Tillage for Sunflower Control and for Annual Canarygrass and Fieldbean Production1

  1. Robert G. Robinson2

Abstract

Abstract

Sunflower (Helianthus annuus L.) is a major weed in crops that follow sunflower. This research measured the population density of volunteer sunflower and performance of annual canarygrass (Phalaris canariensis L.) and fieldbean (Phaseolus vulgaris L.) following tillage treatments of moldboard plowing, chisel plowing, rototilling, or zero tillage repeated on the same plots for 5 yr. Tillage plots, on Typic Hapludoll soil at Rosemount, MN, were divided into subplots of annual canarygrass planted between 26 March and 30 April and fieldbean planted between 21 and 25 May.
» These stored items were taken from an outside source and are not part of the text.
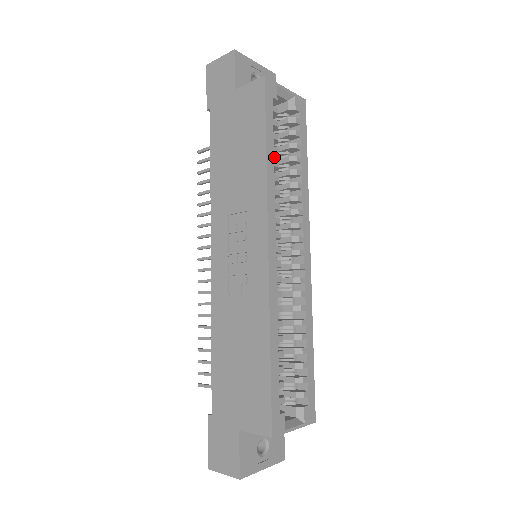
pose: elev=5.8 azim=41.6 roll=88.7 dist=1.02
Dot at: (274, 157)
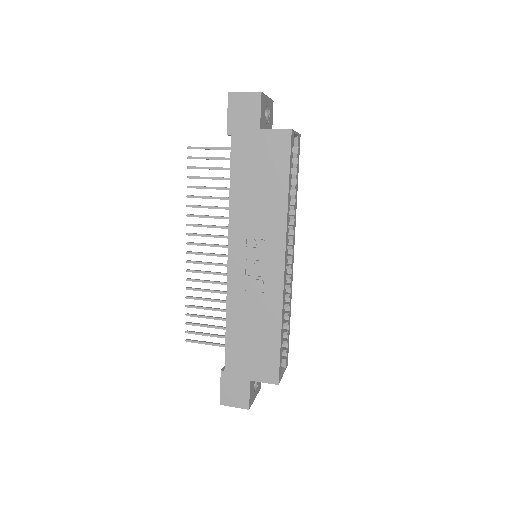
Dot at: occluded
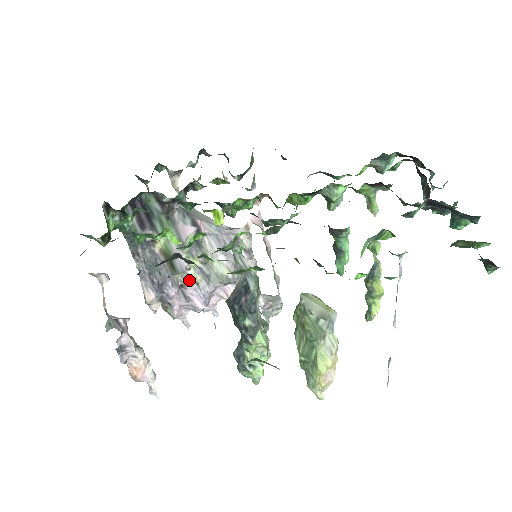
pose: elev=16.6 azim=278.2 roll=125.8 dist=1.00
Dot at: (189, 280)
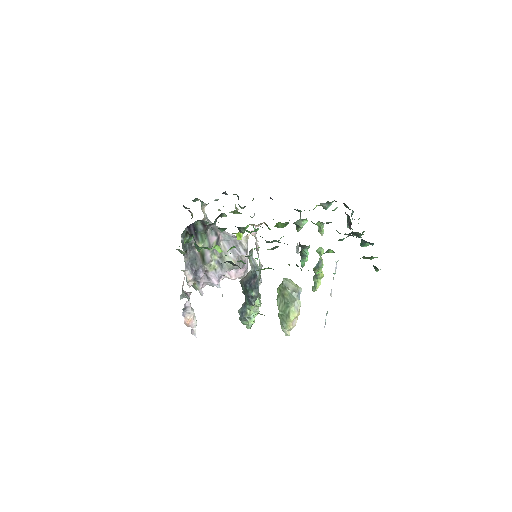
Dot at: (211, 268)
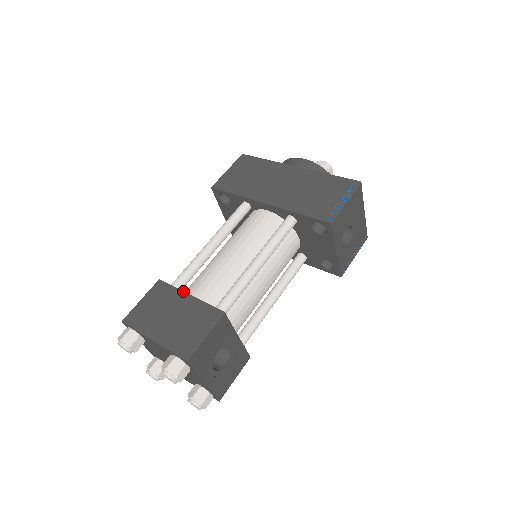
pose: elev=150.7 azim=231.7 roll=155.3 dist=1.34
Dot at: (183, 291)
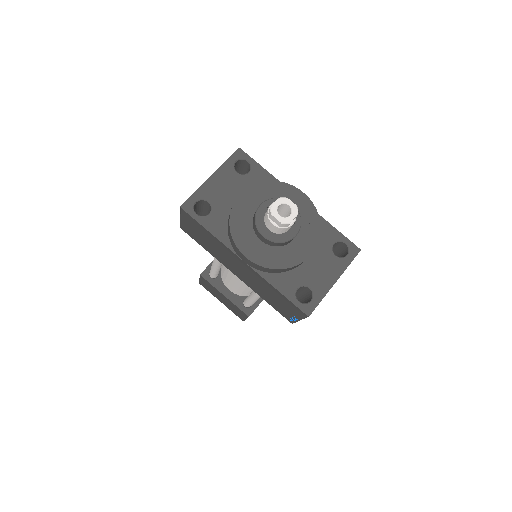
Dot at: (219, 292)
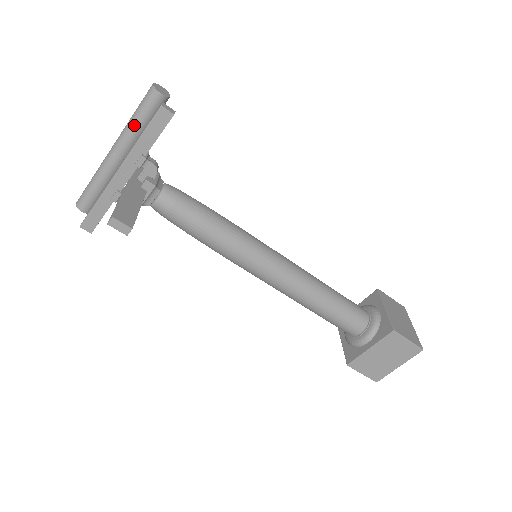
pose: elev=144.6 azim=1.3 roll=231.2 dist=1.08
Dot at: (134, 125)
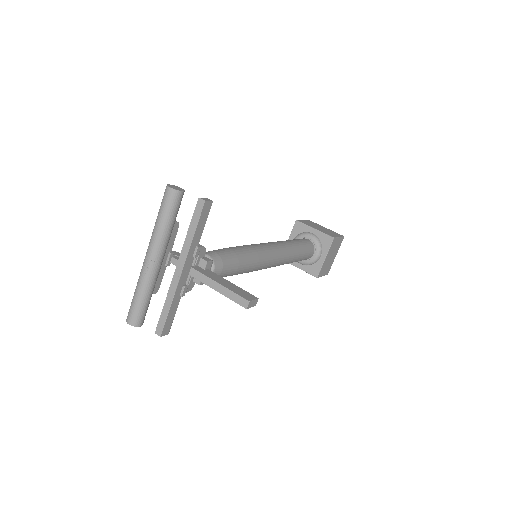
Dot at: (168, 229)
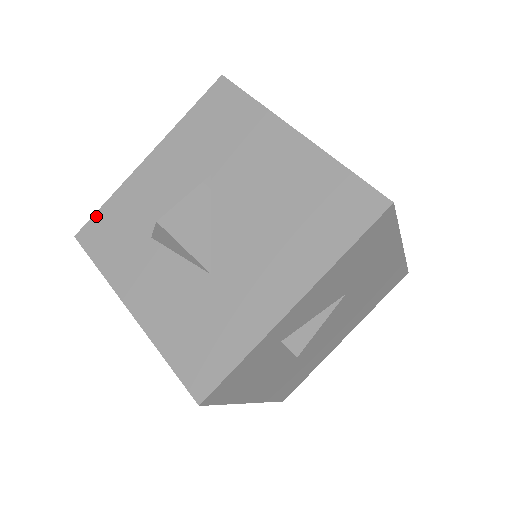
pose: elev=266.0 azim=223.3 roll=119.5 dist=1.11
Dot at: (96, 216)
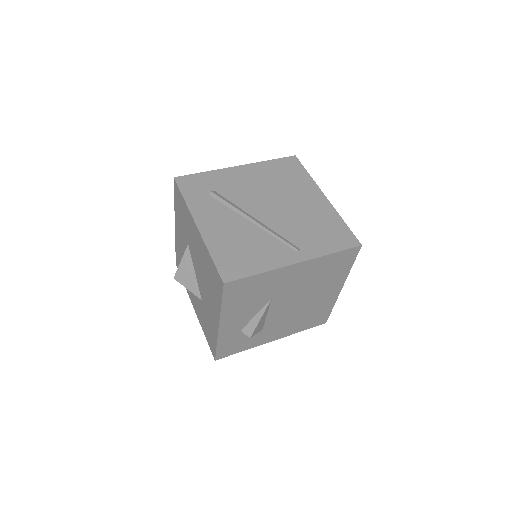
Dot at: (176, 255)
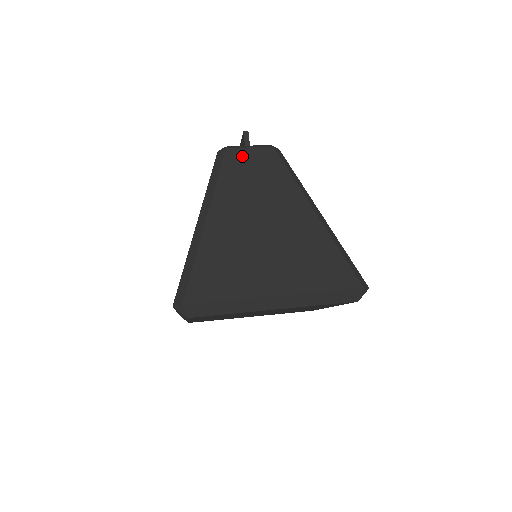
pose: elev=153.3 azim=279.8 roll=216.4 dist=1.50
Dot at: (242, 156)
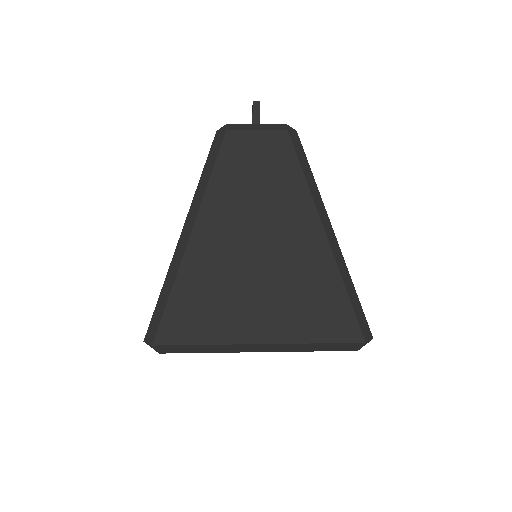
Dot at: (245, 143)
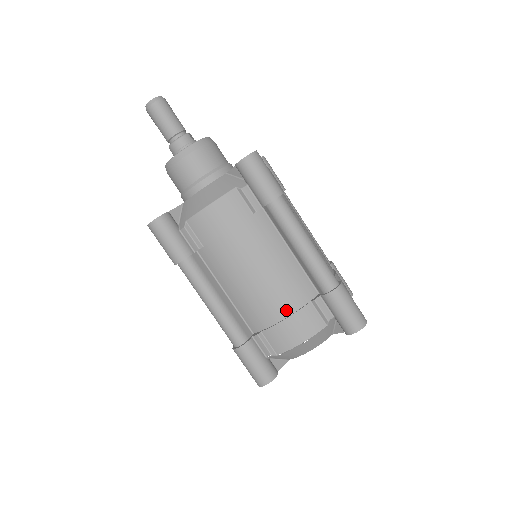
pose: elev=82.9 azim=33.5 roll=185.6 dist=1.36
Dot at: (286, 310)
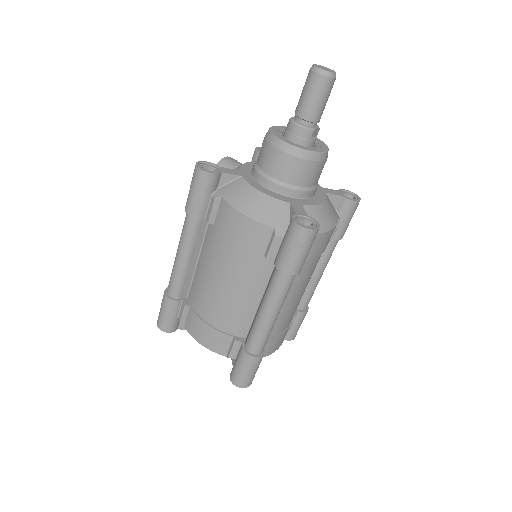
Dot at: (213, 321)
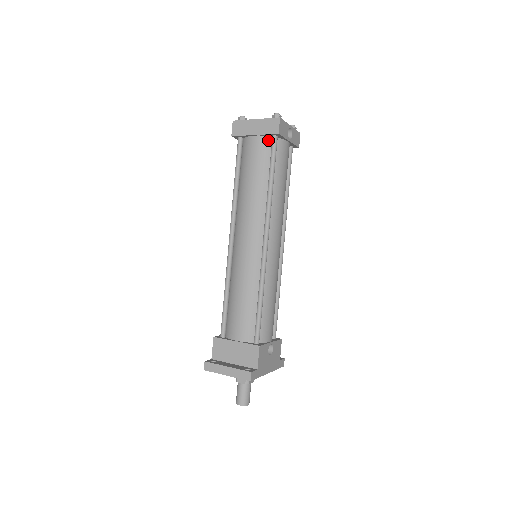
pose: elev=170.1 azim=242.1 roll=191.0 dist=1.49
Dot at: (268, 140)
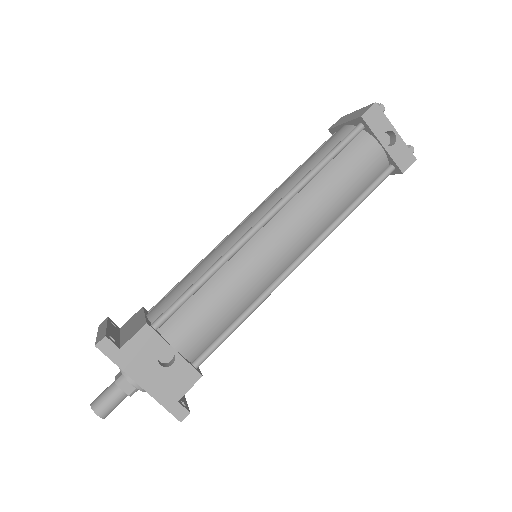
Dot at: (352, 129)
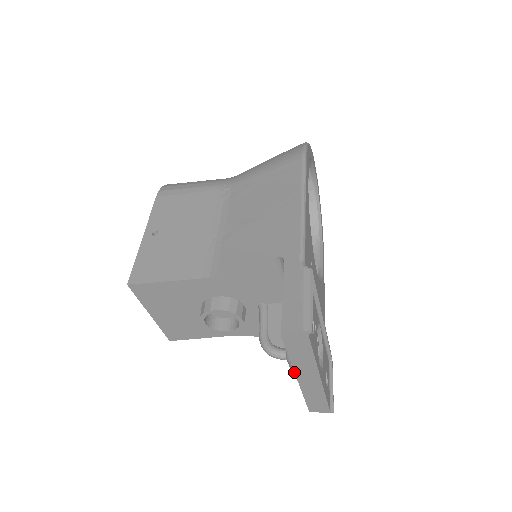
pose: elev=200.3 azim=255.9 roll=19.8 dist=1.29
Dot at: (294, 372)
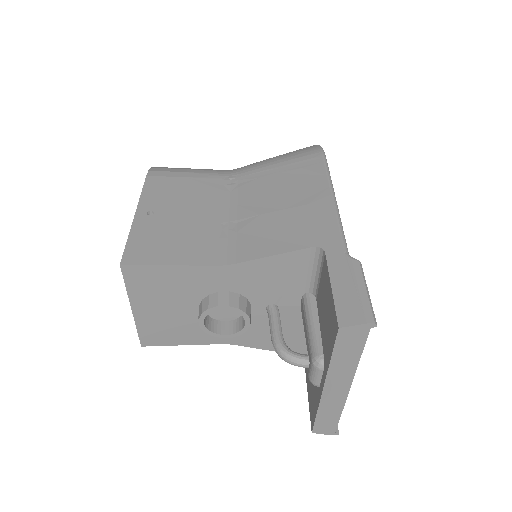
Dot at: (325, 379)
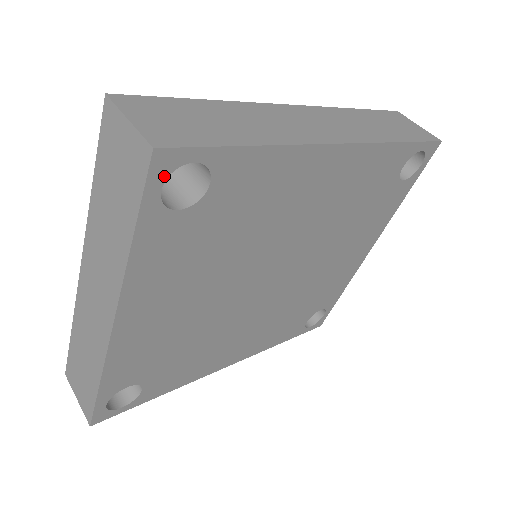
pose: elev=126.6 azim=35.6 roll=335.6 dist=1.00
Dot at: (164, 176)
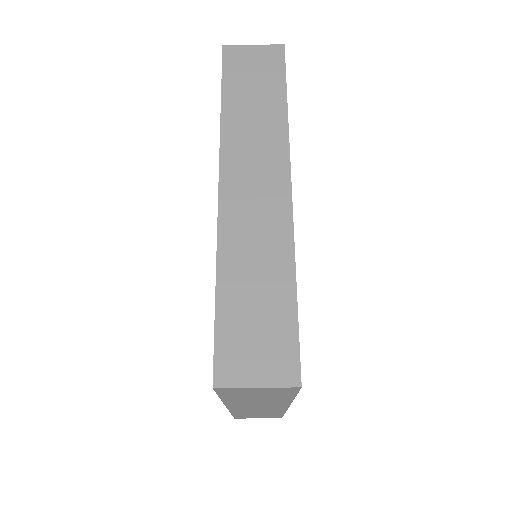
Dot at: occluded
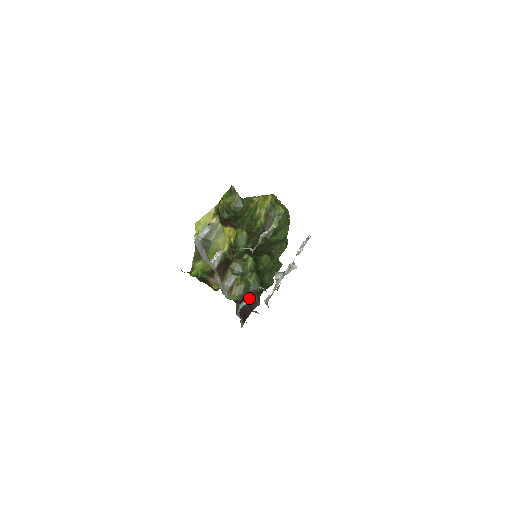
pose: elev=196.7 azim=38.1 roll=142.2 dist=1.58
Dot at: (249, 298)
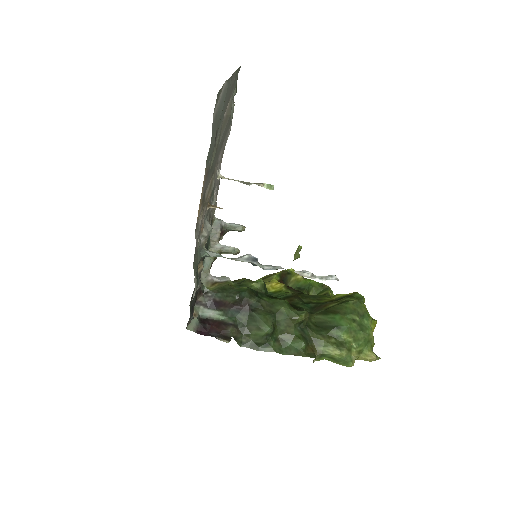
Dot at: (224, 311)
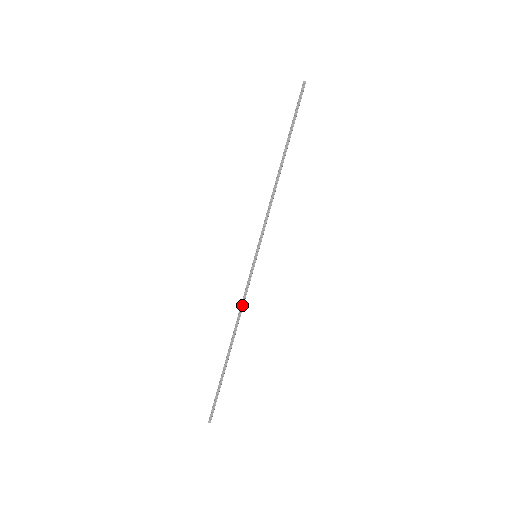
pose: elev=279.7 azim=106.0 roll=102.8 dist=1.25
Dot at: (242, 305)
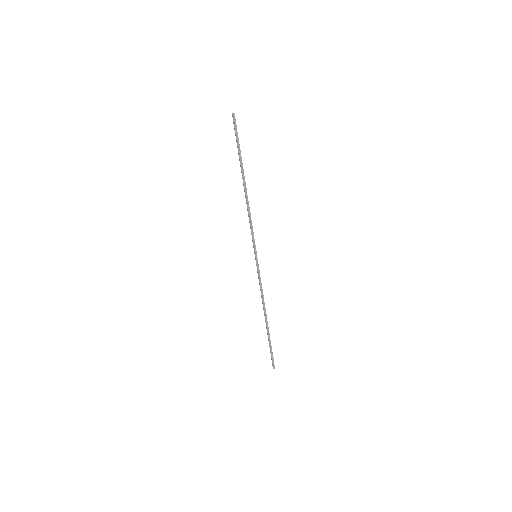
Dot at: (262, 292)
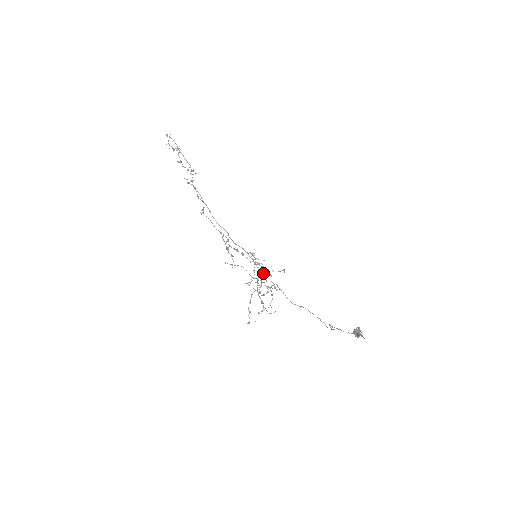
Less than 1% of the volunteer sunflower achenes survived more than 1 yr in the soil, but tillage and planting date determined whether sunflower remained an important weed for 0,1, 2, or 3 yr. Sunflower was a major weed the first year after sunflower; however, the problem could be avoided by planting after mid-June in soil not tilled in the fall. Moldboard plowing, which buried 82% of the achenes over 10 cm deep, gave the best but not adequate control the first year. Zero tillage or chisel plowing in the spring eliminated sunflower as an important weed after 1 yr, regardless of planting date. Chisel plowing in the fall or moldboard plowing in the spring tended to prolong the sunflower problem beyond 2 yr. Weed control in both crops was poorest following zero tillage. Moldboard or chisel plowing in the spring resulted in highest average yields of fieldbean. Highest yields of canarygrass followed moldboard plowing.